Ten Democrats on the Senate Judiciary Committee sent a letter to Attorney General nominee Michael Mukasey today. You can read it here.

Shorter version: stop mincing words and condemn water boarding:

Your unwillingness to state that waterboarding is illegal may place Americans at risk of being subjected to this abusive technique. If the United States does not explicitly and publicly condemn waterboarding, it will be more difficult to argue that enemy forces cannot waterboard American prisoners. It also makes it more difficult for the United States to condemn repressive governments that use waterboarding on their own citizens. We are particularly troubled by recent reports that the Burmese military has used this form of torture against democracy activists. Human rights abuses such as this have rightly prompted the Administration to impose additional sanctions against the Burmese regime.

Please respond to the following question: Is the use of waterboarding, or inducing the misperception of drowning, as an interrogation technique illegal under U.S. law, including treaty obligations?

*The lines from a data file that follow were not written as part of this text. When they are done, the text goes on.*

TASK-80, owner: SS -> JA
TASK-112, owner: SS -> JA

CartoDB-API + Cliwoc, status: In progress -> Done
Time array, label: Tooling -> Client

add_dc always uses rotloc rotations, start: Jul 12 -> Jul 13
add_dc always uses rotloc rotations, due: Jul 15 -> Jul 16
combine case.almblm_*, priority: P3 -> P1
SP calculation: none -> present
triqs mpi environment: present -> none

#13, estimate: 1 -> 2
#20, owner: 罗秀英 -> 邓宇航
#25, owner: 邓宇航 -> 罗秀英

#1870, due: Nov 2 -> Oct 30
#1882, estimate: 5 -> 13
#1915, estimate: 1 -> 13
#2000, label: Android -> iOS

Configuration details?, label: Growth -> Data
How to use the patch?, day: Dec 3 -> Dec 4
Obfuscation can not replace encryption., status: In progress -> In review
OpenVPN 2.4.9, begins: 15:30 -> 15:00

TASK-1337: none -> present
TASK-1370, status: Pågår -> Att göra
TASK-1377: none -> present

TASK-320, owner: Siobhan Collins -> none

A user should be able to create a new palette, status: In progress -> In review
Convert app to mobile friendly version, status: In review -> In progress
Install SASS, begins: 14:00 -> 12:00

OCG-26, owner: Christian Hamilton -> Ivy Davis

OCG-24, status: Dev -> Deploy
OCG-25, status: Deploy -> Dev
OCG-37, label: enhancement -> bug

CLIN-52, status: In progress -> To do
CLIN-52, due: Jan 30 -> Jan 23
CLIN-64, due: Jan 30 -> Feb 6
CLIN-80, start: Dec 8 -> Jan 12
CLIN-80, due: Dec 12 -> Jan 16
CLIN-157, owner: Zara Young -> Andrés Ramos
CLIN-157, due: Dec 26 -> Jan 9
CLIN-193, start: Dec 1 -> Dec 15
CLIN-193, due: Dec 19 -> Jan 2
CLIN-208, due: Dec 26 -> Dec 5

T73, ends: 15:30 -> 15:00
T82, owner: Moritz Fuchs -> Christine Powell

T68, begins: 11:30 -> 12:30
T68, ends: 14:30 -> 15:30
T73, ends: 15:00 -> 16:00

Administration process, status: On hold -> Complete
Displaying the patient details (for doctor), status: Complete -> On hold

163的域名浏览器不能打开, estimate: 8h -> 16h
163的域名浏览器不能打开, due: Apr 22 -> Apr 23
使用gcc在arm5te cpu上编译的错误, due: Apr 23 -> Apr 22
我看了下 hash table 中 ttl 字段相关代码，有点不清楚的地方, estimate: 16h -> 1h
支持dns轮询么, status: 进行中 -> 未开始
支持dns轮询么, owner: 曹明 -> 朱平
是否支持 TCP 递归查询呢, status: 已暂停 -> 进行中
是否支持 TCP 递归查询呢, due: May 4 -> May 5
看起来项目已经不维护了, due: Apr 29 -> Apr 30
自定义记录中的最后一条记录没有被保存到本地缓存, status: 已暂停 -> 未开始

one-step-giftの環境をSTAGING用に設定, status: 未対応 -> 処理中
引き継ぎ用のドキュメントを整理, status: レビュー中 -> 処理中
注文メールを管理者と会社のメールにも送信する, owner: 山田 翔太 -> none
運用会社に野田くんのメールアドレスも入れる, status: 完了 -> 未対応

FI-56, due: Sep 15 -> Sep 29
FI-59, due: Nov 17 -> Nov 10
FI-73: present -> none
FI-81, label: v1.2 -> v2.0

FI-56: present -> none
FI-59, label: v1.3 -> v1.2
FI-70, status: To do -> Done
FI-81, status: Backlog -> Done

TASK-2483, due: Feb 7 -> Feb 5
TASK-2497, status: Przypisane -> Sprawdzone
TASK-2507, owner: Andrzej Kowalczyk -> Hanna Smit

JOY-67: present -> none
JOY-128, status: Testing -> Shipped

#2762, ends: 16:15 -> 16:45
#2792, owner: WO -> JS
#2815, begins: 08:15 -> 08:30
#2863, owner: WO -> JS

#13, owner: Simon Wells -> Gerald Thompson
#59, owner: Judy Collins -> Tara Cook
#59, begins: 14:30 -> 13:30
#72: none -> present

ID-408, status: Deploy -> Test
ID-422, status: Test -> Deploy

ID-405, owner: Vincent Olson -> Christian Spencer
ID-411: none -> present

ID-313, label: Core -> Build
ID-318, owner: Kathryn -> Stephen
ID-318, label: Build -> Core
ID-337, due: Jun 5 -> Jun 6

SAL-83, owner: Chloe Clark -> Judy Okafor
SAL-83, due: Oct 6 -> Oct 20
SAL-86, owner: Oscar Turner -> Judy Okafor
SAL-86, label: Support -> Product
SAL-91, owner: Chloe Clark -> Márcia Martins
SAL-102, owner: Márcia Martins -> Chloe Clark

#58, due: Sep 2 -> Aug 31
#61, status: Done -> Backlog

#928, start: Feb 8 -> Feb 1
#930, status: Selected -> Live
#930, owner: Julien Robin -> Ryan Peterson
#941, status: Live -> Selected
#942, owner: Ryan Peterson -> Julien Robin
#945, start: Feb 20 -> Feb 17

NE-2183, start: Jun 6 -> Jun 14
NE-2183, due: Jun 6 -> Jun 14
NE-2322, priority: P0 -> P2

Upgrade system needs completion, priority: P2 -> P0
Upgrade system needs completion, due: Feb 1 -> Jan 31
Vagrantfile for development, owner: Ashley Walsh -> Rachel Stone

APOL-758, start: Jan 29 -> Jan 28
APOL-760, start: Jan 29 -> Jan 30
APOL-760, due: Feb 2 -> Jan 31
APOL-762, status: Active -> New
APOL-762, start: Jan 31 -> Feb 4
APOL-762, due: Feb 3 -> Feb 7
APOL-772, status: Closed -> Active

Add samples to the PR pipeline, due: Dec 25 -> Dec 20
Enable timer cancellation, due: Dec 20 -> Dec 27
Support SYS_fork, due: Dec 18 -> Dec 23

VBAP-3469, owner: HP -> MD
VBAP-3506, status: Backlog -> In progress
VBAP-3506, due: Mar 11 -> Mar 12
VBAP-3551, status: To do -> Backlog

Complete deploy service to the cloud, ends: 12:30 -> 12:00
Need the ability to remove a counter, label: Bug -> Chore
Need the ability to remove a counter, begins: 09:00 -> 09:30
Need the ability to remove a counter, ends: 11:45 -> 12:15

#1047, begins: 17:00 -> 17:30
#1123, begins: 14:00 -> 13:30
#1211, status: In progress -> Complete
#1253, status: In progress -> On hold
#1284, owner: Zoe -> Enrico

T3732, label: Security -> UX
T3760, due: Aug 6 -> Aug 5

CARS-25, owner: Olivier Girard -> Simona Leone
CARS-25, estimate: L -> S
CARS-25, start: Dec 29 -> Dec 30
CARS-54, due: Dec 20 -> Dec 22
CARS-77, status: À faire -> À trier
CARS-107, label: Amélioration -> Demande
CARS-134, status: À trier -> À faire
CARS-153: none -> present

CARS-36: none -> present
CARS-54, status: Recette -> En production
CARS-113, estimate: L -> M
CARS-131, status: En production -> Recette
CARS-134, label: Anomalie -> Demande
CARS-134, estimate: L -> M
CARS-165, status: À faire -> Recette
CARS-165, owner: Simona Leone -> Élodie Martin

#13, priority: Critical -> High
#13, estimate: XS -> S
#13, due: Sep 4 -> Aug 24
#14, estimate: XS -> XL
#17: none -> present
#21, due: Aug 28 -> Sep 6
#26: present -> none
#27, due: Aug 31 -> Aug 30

My latest thoughts on Mukasey and waterboarding are in a post I wrote this morning for Firedoglake on the mistrial in the terrorism funding charity trial.

Once Mukasey refused to say that waterboarding is torture, he lost his way home. I can just picture him leaving the confirmation hearing. He’s got a piece of the waterboard stuck on the sole of his shoe, like you know what, and no matter how many times he tries to scrape it off, it’s still there. The piece won’t leave Muckasey. It’s there to remind him that he’s one of them now. He’s solid with the Administration’s refusal to promise to discontinue waterboarding.